HOW TO COMPLETE THIS TASK
Copy word for word the part of the forum thread below that begins at the words "## BRAinDead (Jan" and stops after the words "few weeks too.".

SOURCE EXTRACT

━━━━━━━━

# Where can I get this mask?



## DoubleX (Jan 13, 2008)

Ive seen the website before but can someone give me a direct link to the website that sells this mask? Thanks alot! 
[nomedia]http://www.youtube.com/watch?v=gEbC-vbqs7M[/nomedia]


----------



## Frighteners Entertainment (Jan 24, 2006)

This may be a $600 or $350 mask if this is silicon.

The video isn't long enough for me to see the detail of the sides.


----------



## skeletonowl (Aug 8, 2006)

it also looks like a living faces mask...


----------



## BRAinDead (Jan 12, 2007)

That would be the "Imp" from Composite Effects down in Louisiana. 
www.compositeeffects.com

The color/paint can be customized, and the mask will run you about $500. They are redesigning the mask (better fit, slightly different look) and are supposed to be releasing it this week (or very soon). They have some new masks that will be unveiled at TransWorld in a few weeks too.

I have found very few references to their stuff on the net, but all the references I have seen have been good. Their company seems to specialize in motion picture projects, but they hope to start to spread into the haunt industry more in the coming months.

I know all this because I am seriously tempted to buy one of their masks in the next few weeks.


----------



## The Haunter (Apr 7, 2007)

dang they have some cool stuff the wings are sweet


----------



## DoubleX (Jan 13, 2008)

Thanks alot guys! Yeah Composite Effects are the guys. But $500 is alot for a mask! You guys think its worth it?


----------



## Frighteners Entertainment (Jan 24, 2006)

One thing about wearing silicone, it will get very warm while on.


----------



## DeathTouch (Sep 6, 2005)

how about walmart?


----------



## Skeletons in my closet (Sep 25, 2007)

Their masks look great! I also like the ones at http://www.spfx.com even better. However, they can be even higher priced. SPFX has a cool lineup, and 4 new masks coming out April 1st. Not to mention they are now releasing silicone hands as well with unbelievable detail.

Does anyone know of any other companies with this type of silicone mask products? I haven't been able to find any others searching online.

━━━━━━━━

(Records from a data source)
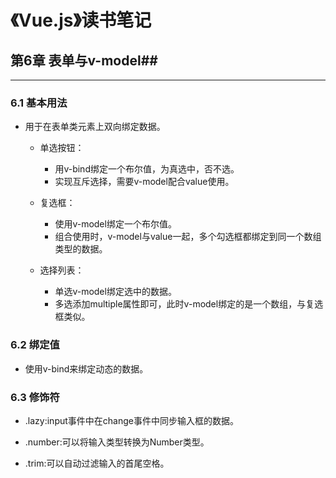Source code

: # 《Vue.js》读书笔记 #


## 第6章  表单与v-model##
----------
### 6.1 基本用法 ###
- 用于在表单类元素上双向绑定数据。
  - 单选按钮：
    - 用v-bind绑定一个布尔值，为真选中，否不选。
    - 实现互斥选择，需要v-model配合value使用。

  - 复选框：
    - 使用v-model绑定一个布尔值。
    - 组合使用时，v-model与value一起，多个勾选框都绑定到同一个数组类型的数据。

  - 选择列表：
    - 单选v-model绑定选中的数据。
    - 多选添加multiple属性即可，此时v-model绑定的是一个数组，与复选框类似。

### 6.2 绑定值 ###
- 使用v-bind来绑定动态的数据。

### 6.3 修饰符 ###
- .lazy:input事件中在change事件中同步输入框的数据。

- .number:可以将输入类型转换为Number类型。

- .trim:可以自动过滤输入的首尾空格。
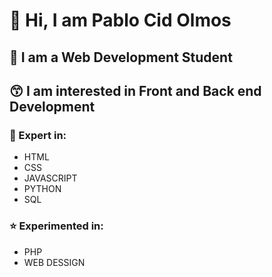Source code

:# :wave: Hi, I am Pablo Cid Olmos
## :space_invader: I am a Web Development Student
## :kissing_smiling_eyes: I am interested in Front and Back end Development
### :star2: Expert in:
- HTML
- CSS
- JAVASCRIPT
- PYTHON
- SQL
### :star: Experimented in:
- PHP
- WEB DESSIGN
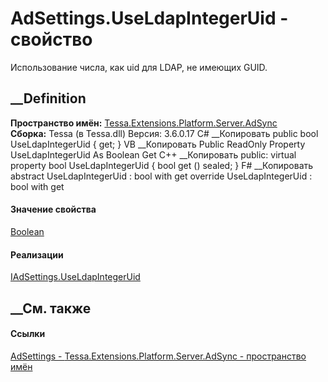# AdSettings.UseLdapIntegerUid - свойство
Использование числа, как uid для LDAP, не имеющих GUID.
## __Definition
 **Пространство имён:**
[Tessa.Extensions.Platform.Server.AdSync](N_Tessa_Extensions_Platform_Server_AdSync.htm)  
 **Сборка:** Tessa (в Tessa.dll) Версия: 3.6.0.17
C# __Копировать
     public bool UseLdapIntegerUid { get; }
VB __Копировать
     Public ReadOnly Property UseLdapIntegerUid As Boolean
    	Get
C++ __Копировать
     public:
    virtual property bool UseLdapIntegerUid {
    	bool get () sealed;
    }
F# __Копировать
     abstract UseLdapIntegerUid : bool with get
    override UseLdapIntegerUid : bool with get
#### Значение свойства
[Boolean](https://learn.microsoft.com/dotnet/api/system.boolean)
#### Реализации
[IAdSettings.UseLdapIntegerUid](P_Tessa_Extensions_Platform_Server_AdSync_IAdSettings_UseLdapIntegerUid.htm)  
##  __См. также
#### Ссылки
[AdSettings - ](T_Tessa_Extensions_Platform_Server_AdSync_AdSettings.htm)
[Tessa.Extensions.Platform.Server.AdSync - пространство
имён](N_Tessa_Extensions_Platform_Server_AdSync.htm)
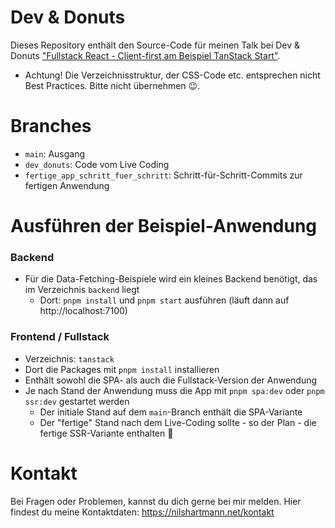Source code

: # Dev & Donuts

Dieses Repository enthält den Source-Code für meinen Talk bei Dev & Donuts ["Fullstack React - Client-first am Beispiel TanStack Start"](https://yasoon.de/dev-donuts/).

- Achtung! Die Verzeichnisstruktur, der CSS-Code etc. entsprechen nicht Best Practices. Bitte nicht übernehmen 😉.

# Branches

- `main`: Ausgang
- `dev_donuts`: Code vom Live Coding
- `fertige_app_schritt_fuer_schritt`: Schritt-für-Schritt-Commits zur fertigen Anwendung

# Ausführen der Beispiel-Anwendung

### Backend
- Für die Data-Fetching-Beispiele wird ein kleines Backend benötigt, das im Verzeichnis `backend` liegt
    - Dort: `pnpm install` und `pnpm start` ausführen (läuft dann auf http://localhost:7100)

### Frontend / Fullstack

- Verzeichnis: `tanstack`
- Dort die Packages mit `pnpm install` installieren
- Enthält sowohl die SPA- als auch die Fullstack-Version der Anwendung
- Je nach Stand der Anwendung muss die App mit `pnpm spa:dev` oder `pnpm ssr:dev` gestartet werden
    - Der initiale Stand auf dem `main`-Branch enthält die SPA-Variante
    - Der "fertige" Stand nach dem Live-Coding sollte - so der Plan - die fertige SSR-Variante enthalten 🙏

# Kontakt

Bei Fragen oder Problemen, kannst du dich gerne bei mir melden. Hier findest du meine Kontaktdaten: https://nilshartmann.net/kontakt
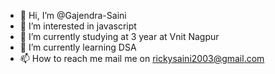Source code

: - 👋 Hi, I’m @Gajendra-Saini
- 👀 I’m interested in javascript
- 🌱 I’m currently studying  at 3 year at Vnit Nagpur
- 💞️ I’m currently learning DSA
- 📫 How to reach me mail me on rickysaini2003@gmail.com

<!---
Gajendra-Saini/Gajendra-Saini is a ✨ special ✨ repository because its `README.md` (this file) appears on your GitHub profile.
You can click the Preview link to take a look at your changes.
--->
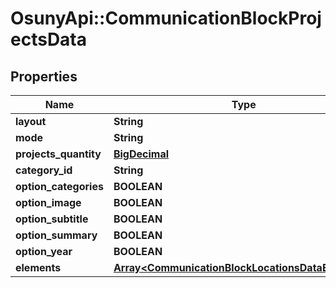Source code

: # OsunyApi::CommunicationBlockProjectsData

## Properties
Name | Type | Description | Notes
------------ | ------------- | ------------- | -------------
**layout** | **String** |  | [optional] 
**mode** | **String** |  | [optional] 
**projects_quantity** | [**BigDecimal**](BigDecimal.md) |  | [optional] 
**category_id** | **String** |  | [optional] 
**option_categories** | **BOOLEAN** |  | [optional] 
**option_image** | **BOOLEAN** |  | [optional] 
**option_subtitle** | **BOOLEAN** |  | [optional] 
**option_summary** | **BOOLEAN** |  | [optional] 
**option_year** | **BOOLEAN** |  | [optional] 
**elements** | [**Array&lt;CommunicationBlockLocationsDataElements&gt;**](CommunicationBlockLocationsDataElements.md) |  | [optional]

━━━━━━━━

EXERCISE OUTPUT
## BRAinDead (Jan 12, 2007)

That would be the "Imp" from Composite Effects down in Louisiana. 
www.compositeeffects.com

The color/paint can be customized, and the mask will run you about $500. They are redesigning the mask (better fit, slightly different look) and are supposed to be releasing it this week (or very soon). They have some new masks that will be unveiled at TransWorld in a few weeks too.